::: Provided records :::

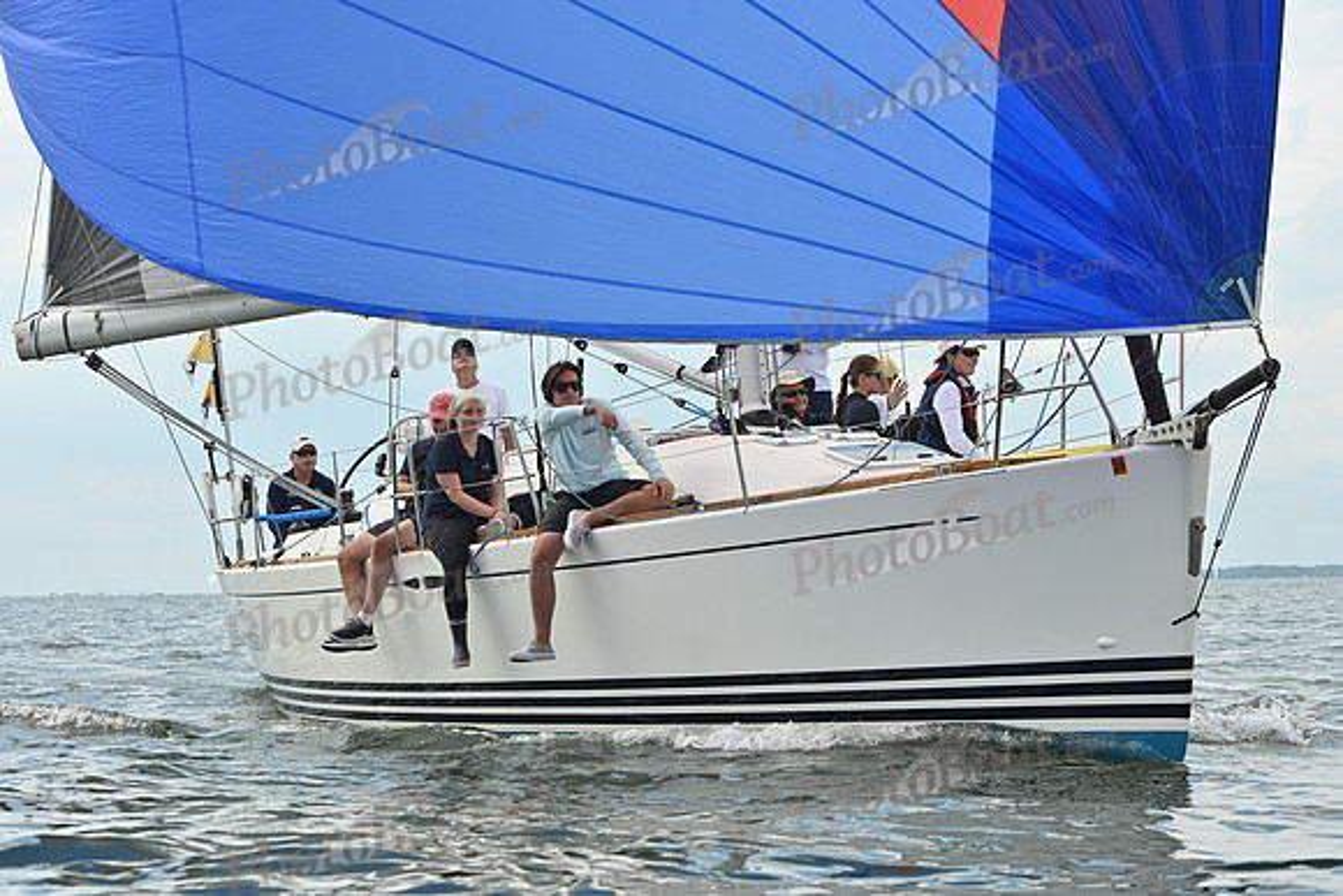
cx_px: 672
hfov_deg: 22.6
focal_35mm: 90
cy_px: 448
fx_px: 3358
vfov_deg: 15.2
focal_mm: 90
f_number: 7.1
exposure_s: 1/1250
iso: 320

:::

» **What is required**
Print the records again exactly, pictures excluded.

» **Solution to the problem**
cx_px: 672
hfov_deg: 22.6
focal_35mm: 90
cy_px: 448
fx_px: 3358
vfov_deg: 15.2
focal_mm: 90
f_number: 7.1
exposure_s: 1/1250
iso: 320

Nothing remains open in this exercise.